La situation sanitaire devient de plus en plus préoccupante dans le village de Kyahala, situé dans la localité de Katwe, en zone de santé de Kibirizi, au nord-ouest du territoire de Rutshuru. Depuis plusieurs semaines, des cas de malnutrition et de maladies liées au manque d’hygiène y sont signalés, touchant particulièrement les populations déplacées récemment installées dans la zone.
Depuis novembre 2024, Kyahala accueille un afflux important de familles déplacées en provenance du groupement Mutanda, dans la chefferie de Bwito. Cette arrivée massive a entraîné une pression accrue sur les ressources déjà limitées du village.
Selon Clovis Rufani, acteur de protection au sein de la structure locale SOCOLUT (Solidarité communautaire pour la lutte contre le tribalisme), la situation est critique. Les cas de malnutrition augmentent sensiblement, notamment chez les enfants, les femmes enceintes et allaitantes.

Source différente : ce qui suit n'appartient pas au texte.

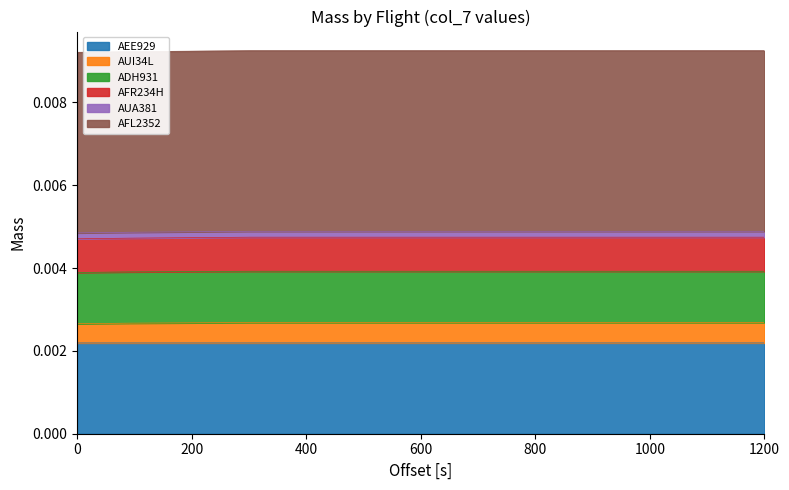

Does the chart have visible grid lines?

No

Par ailleurs, plusieurs maladies liées au manque d’hygiène, communément appelées “maladies des mains sales”, se propagent rapidement dans la communauté.
La situation est aggravée par l’état du centre de santé local, victime de pillages répétés, qui n’est plus en mesure de répondre efficacement aux besoins de la population. Le surpeuplement, le manque de nourriture et la précarité financière empêchent de nombreuses familles d’accéder aux soins de santé de base, causant ainsi des décès au sein de la communauté.
Les habitants déplacés proviennent notamment des villages de Busukura, Mumo, Binyambwe, Kyanchikiro, Kitunda, Mukole, Masiza, Kitanda, Lushaki et Bikenge, tous affectés par la crise sécuritaire persistante dans la région.
Face à cette situation, la SOCOLUT lance un appel urgent aux organisations humanitaires et aux personnes de bonne volonté afin d’apporter une assistance en soins de santé primaire, en nutrition et en aide humanitaire globale.
La crise sanitaire à Kyahala illustre les conséquences humanitaires dramatiques des déplacements de populations dans le territoire de Rutshuru. Sans une intervention rapide et coordonnée des acteurs humanitaires, la situation risque de s’aggraver davantage, mettant en péril la vie de centaines de familles déjà vulnérables.